## [Brano fornito]
※

Fig.5 – Tipi di trasmissione (diretta, indiretta e semi-diretta) degli ultrasuoni realizzati con diversi posizionamenti della sonda di emissione (E) e di ricezione (R) delle onde.

Ovviamente, quando è possibile, la trasmissione diretta è preferibile perché consente una misura dello spessore (L) attraversato dalle onde e quindi, mediante il rilevamento del tempo (t), anche della velocità V e quindi del modulo elastico dinamico Ed. Quando non è possibile posizionare le due sonde in opposizione, si può ricorrere agli atri due tipi di trasmissione che — pur meno precisi perché non si conosce il cammino percorso dalle onde — consentono comunque, attraverso rilevazioni comparative eseguite su strutture analoghe, di evidenziare discontinuità o difetti non visibili direttamente. Per esempio, nella trasmissione indiretta effettuata lungo un muro di spessore (L) si può evidenziare la presenza di anomalie posizionando la sonda di ricezione in punti diversi ed equidistanti tra loro.

※

## [Record forniti]
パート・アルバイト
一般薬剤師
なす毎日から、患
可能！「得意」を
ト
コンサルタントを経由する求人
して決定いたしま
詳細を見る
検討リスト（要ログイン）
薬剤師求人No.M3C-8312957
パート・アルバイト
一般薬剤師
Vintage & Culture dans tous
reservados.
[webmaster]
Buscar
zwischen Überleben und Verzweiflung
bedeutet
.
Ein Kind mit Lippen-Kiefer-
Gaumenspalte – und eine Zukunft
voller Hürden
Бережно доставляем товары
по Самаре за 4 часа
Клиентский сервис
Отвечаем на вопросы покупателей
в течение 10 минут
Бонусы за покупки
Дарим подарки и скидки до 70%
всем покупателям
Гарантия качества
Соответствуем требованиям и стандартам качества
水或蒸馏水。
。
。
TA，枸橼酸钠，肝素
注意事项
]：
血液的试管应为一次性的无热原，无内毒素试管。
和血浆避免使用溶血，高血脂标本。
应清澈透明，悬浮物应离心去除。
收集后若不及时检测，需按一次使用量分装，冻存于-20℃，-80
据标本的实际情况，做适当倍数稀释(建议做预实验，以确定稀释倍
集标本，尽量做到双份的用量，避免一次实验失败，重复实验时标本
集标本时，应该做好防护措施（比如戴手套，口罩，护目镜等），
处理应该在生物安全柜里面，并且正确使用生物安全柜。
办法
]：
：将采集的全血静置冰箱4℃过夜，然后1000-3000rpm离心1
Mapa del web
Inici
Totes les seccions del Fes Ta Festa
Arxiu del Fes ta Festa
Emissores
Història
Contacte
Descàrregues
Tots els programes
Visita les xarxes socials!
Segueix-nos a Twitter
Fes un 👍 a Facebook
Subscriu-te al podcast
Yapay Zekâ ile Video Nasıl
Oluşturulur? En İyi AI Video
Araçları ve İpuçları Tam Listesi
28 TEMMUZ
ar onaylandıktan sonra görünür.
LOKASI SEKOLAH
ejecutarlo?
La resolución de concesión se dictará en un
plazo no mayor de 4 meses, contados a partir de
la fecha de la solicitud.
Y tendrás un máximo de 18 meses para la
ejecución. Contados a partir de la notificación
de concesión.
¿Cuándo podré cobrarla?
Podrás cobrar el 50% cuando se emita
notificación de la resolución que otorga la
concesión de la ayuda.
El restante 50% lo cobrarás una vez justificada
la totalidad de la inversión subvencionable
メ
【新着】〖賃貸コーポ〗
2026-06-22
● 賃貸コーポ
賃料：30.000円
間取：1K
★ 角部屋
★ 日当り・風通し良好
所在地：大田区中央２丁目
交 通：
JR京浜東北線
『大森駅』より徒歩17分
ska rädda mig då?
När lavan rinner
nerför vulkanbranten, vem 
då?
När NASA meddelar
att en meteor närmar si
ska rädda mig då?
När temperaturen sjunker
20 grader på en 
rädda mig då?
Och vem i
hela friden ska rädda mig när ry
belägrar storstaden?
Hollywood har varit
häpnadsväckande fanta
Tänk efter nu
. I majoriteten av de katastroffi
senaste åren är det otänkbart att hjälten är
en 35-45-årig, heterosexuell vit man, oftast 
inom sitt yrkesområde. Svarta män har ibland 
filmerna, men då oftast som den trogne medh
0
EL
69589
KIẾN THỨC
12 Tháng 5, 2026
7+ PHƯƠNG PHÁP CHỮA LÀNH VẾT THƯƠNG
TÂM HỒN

※

## [Attività A]
Trascrivi dal brano sugli ultrasuoni il tratto che va da "Fig.5 – Tipi" fino a "(R) delle onde.".
## [Attività B]
Secondo il brano sugli ultrasuoni, come si può evidenziare la presenza di anomalie nella trasmissione indiretta lungo un muro?

## [Risultato A]
Fig.5 – Tipi di trasmissione (diretta, indiretta e semi-diretta) degli ultrasuoni realizzati con diversi posizionamenti della sonda di emissione (E) e di ricezione (R) delle onde.

## [Risultato B]
Posizionando la sonda di ricezione in punti diversi ed equidistanti tra loro.